In the international arena, U.S. exports rose and imports fell, thereby shrinking the trade deficit. One caution is that slower activity of exports and imports have in the past correlated with a slowing economy. If businesses cannot operate in the most efficient manner as they see fit, then the economy slows. During the last recession in 2009, imports fell 13% while exports fell 8%. America lost 8 million jobs during the recession. Two recessions ago in 2001, imports and exports had also fallen. America lost 2 million jobs. When imports and exports rose, the broader economy created jobs on net from increased global business activity, even though some local companies shut down due to increased competition.
Real estate is the key area for future growth and a savior in the continuing economic expansion. There is a housing shortage and hence a critical need to build more homes, especially at moderately priced points where the demand is the strongest. Rising home sales and increased housing starts have nearly always been associated with economic expansion. More home sales also mean increased number of Americans who can participate in wealth gains. Consequently, consumer spending, including vehicle sales, can turn higher.
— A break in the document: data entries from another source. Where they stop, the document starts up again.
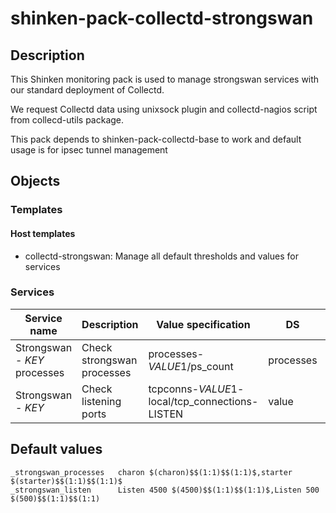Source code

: # shinken-pack-collectd-strongswan

## Description

This Shinken monitoring pack is used to manage strongswan services with our
standard deployment of Collectd.

We request Collectd data using unixsock plugin and collectd-nagios script from
collecd-utils package.

This pack depends to shinken-pack-collectd-base to work and default usage is
for ipsec tunnel management

## Objects

### Templates

#### Host templates

* collectd-strongswan: Manage all default thresholds and values for services

### Services

| Service name                 | Description                | Value specification                            | DS        | Consolidation | Warning variable | Critical variable | Duplicate_foreach variable |
|------------------------------|----------------------------|------------------------------------------------|-----------|---------------|------------------|-------------------|----------------------------|
| Strongswan - $KEY$ processes | Check strongswan processes | processes-$VALUE1$/ps_count                    | processes | none          | $VALUE2$         | $VALUE3$          | _strongswan_processes      |
| Strongswan - $KEY$           | Check listening ports      | tcpconns-$VALUE1$-local/tcp_connections-LISTEN | value     | none          | $VALUE2$         | $VALUE3$          | _strongswan_listen         |

## Default values

    _strongswan_processes   charon $(charon)$$(1:1)$$(1:1)$,starter $(starter)$$(1:1)$$(1:1)$
    _strongswan_listen      Listen 4500 $(4500)$$(1:1)$$(1:1)$,Listen 500 $(500)$$(1:1)$$(1:1)
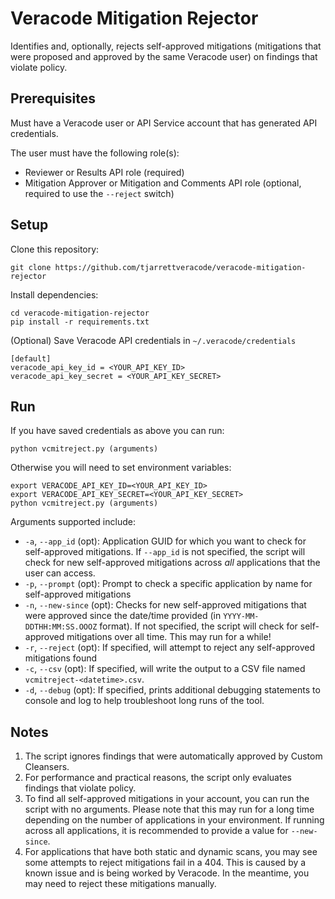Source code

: # Veracode Mitigation Rejector

Identifies and, optionally, rejects self-approved mitigations (mitigations that were proposed and approved by the same Veracode user) on findings that violate policy.

## Prerequisites

Must have a Veracode user or API Service account that has generated API credentials.

The user must have the following role(s):

* Reviewer or Results API role (required)
* Mitigation Approver or Mitigation and Comments API role (optional, required to use the `--reject` switch)

## Setup

Clone this repository:

    git clone https://github.com/tjarrettveracode/veracode-mitigation-rejector

Install dependencies:

    cd veracode-mitigation-rejector
    pip install -r requirements.txt

(Optional) Save Veracode API credentials in `~/.veracode/credentials`

    [default]
    veracode_api_key_id = <YOUR_API_KEY_ID>
    veracode_api_key_secret = <YOUR_API_KEY_SECRET>

## Run

If you have saved credentials as above you can run:

    python vcmitreject.py (arguments)

Otherwise you will need to set environment variables:

    export VERACODE_API_KEY_ID=<YOUR_API_KEY_ID>
    export VERACODE_API_KEY_SECRET=<YOUR_API_KEY_SECRET>
    python vcmitreject.py (arguments)

Arguments supported include:

* `-a`, `--app_id` (opt): Application GUID for which you want to check for self-approved mitigations. If `--app_id` is not specified, the script will check for new self-approved mitigations across *all* applications that the user can access.
* `-p`, `--prompt` (opt): Prompt to check a specific application by name for self-approved mitigations
* `-n`, `--new-since` (opt): Checks for new self-approved mitigations that were approved since the date/time provided (in `YYYY-MM-DDTHH:MM:SS.OOOZ` format). If not specified, the script will check for self-approved mitigations over all time. This may run for a while!
* `-r`, `--reject` (opt): If specified, will attempt to reject any self-approved mitigations found
* `-c`, `--csv` (opt): If specified, will write the output to a CSV file named `vcmitreject-<datetime>.csv`.
* `-d`, `--debug` (opt): If specified, prints additional debugging statements to console and log to help troubleshoot long runs of the tool.

## Notes

1. The script ignores findings that were automatically approved by Custom Cleansers.
1. For performance and practical reasons, the script only evaluates findings that violate policy.
1. To find all self-approved mitigations in your account, you can run the script with no arguments. Please note that this may run for a long time depending on the number of applications in your environment. If running across all applications, it is recommended to provide a value for `--new-since`.
1. For applications that have both static and dynamic scans, you may see some attempts to reject mitigations fail in a 404. This is caused by a known issue and is being worked by Veracode. In the meantime, you may need to reject these mitigations manually.
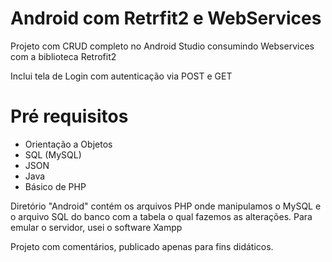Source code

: # Android com Retrfit2 e WebServices

Projeto com CRUD completo no Android Studio consumindo Webservices com a biblioteca Retrofit2

Inclui tela de Login com autenticação via POST e GET

# Pré requisitos

* Orientação a Objetos
* SQL (MySQL)
* JSON
* Java
* Básico de PHP

Diretório "Android" contém os arquivos PHP onde manipulamos o MySQL e o arquivo SQL do banco com a tabela o qual fazemos as alterações.
Para emular o servidor, usei o software Xampp

Projeto com comentários, publicado apenas para fins didáticos.

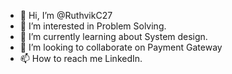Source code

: - 👋 Hi, I’m @RuthvikC27
- 👀 I’m interested in Problem Solving.
- 🌱 I’m currently learning about System design.
- 💞️ I’m looking to collaborate on Payment Gateway
- 📫 How to reach me LinkedIn.

<!---
RuthvikC27/RuthvikC27 is a ✨ special ✨ repository because its `README.md` (this file) appears on your GitHub profile.
You can click the Preview link to take a look at your changes.
--->
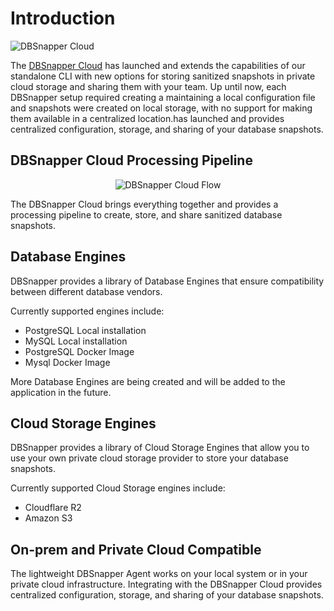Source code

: # Introduction

![DBSnapper Cloud](https://dbsnapper.com/blog/content/images/size/w2000/2022/11/dbs-turtle-cloud-padding.png)

The [DBSnapper Cloud](https://dbsnapper.com) has launched and extends the capabilities of our standalone CLI with new options for storing sanitized snapshots in private cloud storage and sharing them with your team. Up until now, each DBSnapper setup required creating a maintaining a local configuration file and snapshots were created on local storage, with no support for making them available in a centralized location.has launched and provides centralized configuration, storage, and sharing of your database snapshots.

## DBSnapper Cloud Processing Pipeline

<p align="center">
  <img alt="DBSnapper Cloud Flow" src="/static/flow.png"  />
</p>

The DBSnapper Cloud brings everything together and provides a processing pipeline to create, store, and share sanitized database snapshots.

## Database Engines

DBSnapper provides a library of Database Engines that ensure compatibility between different database vendors.

Currently supported engines include:

- PostgreSQL Local installation
- MySQL Local installation
- PostgreSQL Docker Image
- Mysql Docker Image

More Database Engines are being created and will be added to the application in the future.

## Cloud Storage Engines

DBSnapper provides a library of Cloud Storage Engines that allow you to use your own private cloud storage provider to store your database snapshots.

Currently supported Cloud Storage engines include:

- Cloudflare R2
- Amazon S3

## On-prem and Private Cloud Compatible

The lightweight DBSnapper Agent works on your local system or in your private cloud infrastructure. Integrating with the DBSnapper Cloud provides centralized configuration, storage, and sharing of your database snapshots.

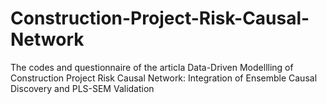 # Construction-Project-Risk-Causal-Network

The codes and questionnaire of the articla Data-Driven Modellling of Construction Project Risk Causal Network: Integration of Ensemble Causal Discovery and PLS-SEM Validation

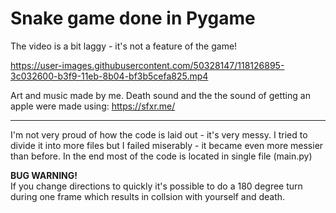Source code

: # Snake game done in Pygame

The video is a bit laggy - it's not a feature of the game!

https://user-images.githubusercontent.com/50328147/118126895-3c032600-b3f9-11eb-8b04-bf3b5cefa825.mp4

Art and music made by me.
Death sound and the the sound of getting an apple were made using: https://sfxr.me/

----------

I'm not very proud of how the code is laid out - it's very messy. I tried to divide it into more files but I failed miserably - it became even more messier than before. In the end most of the code is located in single file (main.py)  

  
**BUG WARNING!**  
If you change directions to quickly it's possible to do a 180 degree turn during one frame which results in collsion with yourself and death.
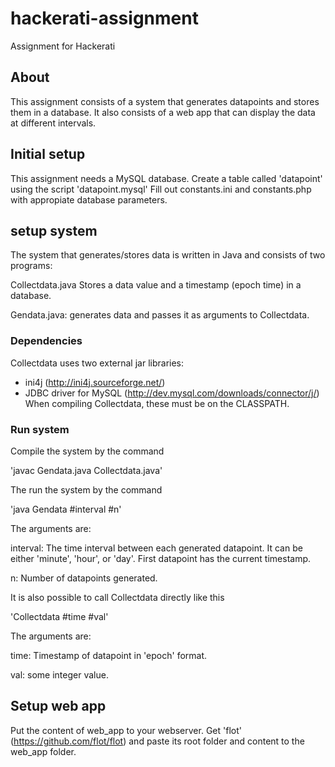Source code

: hackerati-assignment
====================

Assignment for Hackerati

## About ##
This assignment consists of a system that generates datapoints and stores them in a database. It also consists of a web app that can display the data at different intervals. 

## Initial setup ##
This assignment needs a MySQL database. 
Create a table called 'datapoint' using the script 'datapoint.mysql'
Fill out constants.ini and constants.php with appropiate database parameters. 


## setup system ##
The system that generates/stores data is written in Java and consists of two programs: 

Collectdata.java
Stores a data value and a timestamp (epoch time) in a database. 

Gendata.java: 
generates data and passes it as arguments to Collectdata. 

### Dependencies ###
Collectdata uses two external jar libraries: 
- ini4j (http://ini4j.sourceforge.net/)
- JDBC driver for MySQL (http://dev.mysql.com/downloads/connector/j/)
When compiling Collectdata, these must be on the CLASSPATH. 

### Run system ###
Compile the system by the command 

'javac Gendata.java Collectdata.java' 

The run the system by the command 

'java Gendata #interval #n'

The arguments are: 

interval: The time interval between each generated datapoint. It can be either 'minute', 'hour', or 'day'. First datapoint has the current timestamp. 

n: Number of datapoints generated. 

It is also possible to call Collectdata directly like this 

'Collectdata #time #val'

The arguments are: 

time: Timestamp of datapoint in 'epoch' format. 

val: some integer value. 

## Setup web app ##
Put the content of web_app to your webserver. 
Get 'flot' (https://github.com/flot/flot) and paste its root folder and content to the web_app folder. 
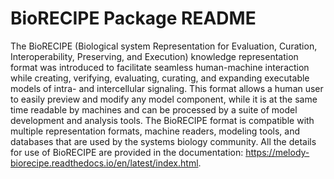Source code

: # BioRECIPE Package README
The BioRECIPE (Biological system Representation for Evaluation, Curation, Interoperability, Preserving, and Execution) knowledge representation format was introduced to facilitate seamless human-machine interaction while creating, verifying, evaluating, curating, and expanding executable models of intra- and intercellular signaling. This format allows a human user to easily preview and modify any model component, while it is at the same time readable by machines and can be processed by a suite of model development and analysis tools. The BioRECIPE format is compatible with multiple representation formats, machine readers, modeling tools, and databases that are used by the systems biology community. 
All the details for use of BioRECIPE are provided in the documentation: https://melody-biorecipe.readthedocs.io/en/latest/index.html.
The U.S. economy is recording its longest expansion ever at 10 years. That does not mean we are due for a recession. Australia is one example of a fully developed economy able to keep on expanding for 20 years. The second quarter and third quarter GDP growth rate will only be around 2% based on momentum factors. If the housing market turns measurably higher, the economy looks to do just fine for the remainder of the year and even better next year. If the trade war rhetoric quiets down and a genuine trade agreement is signed allowing for even more business freedom, then expect an economic boom.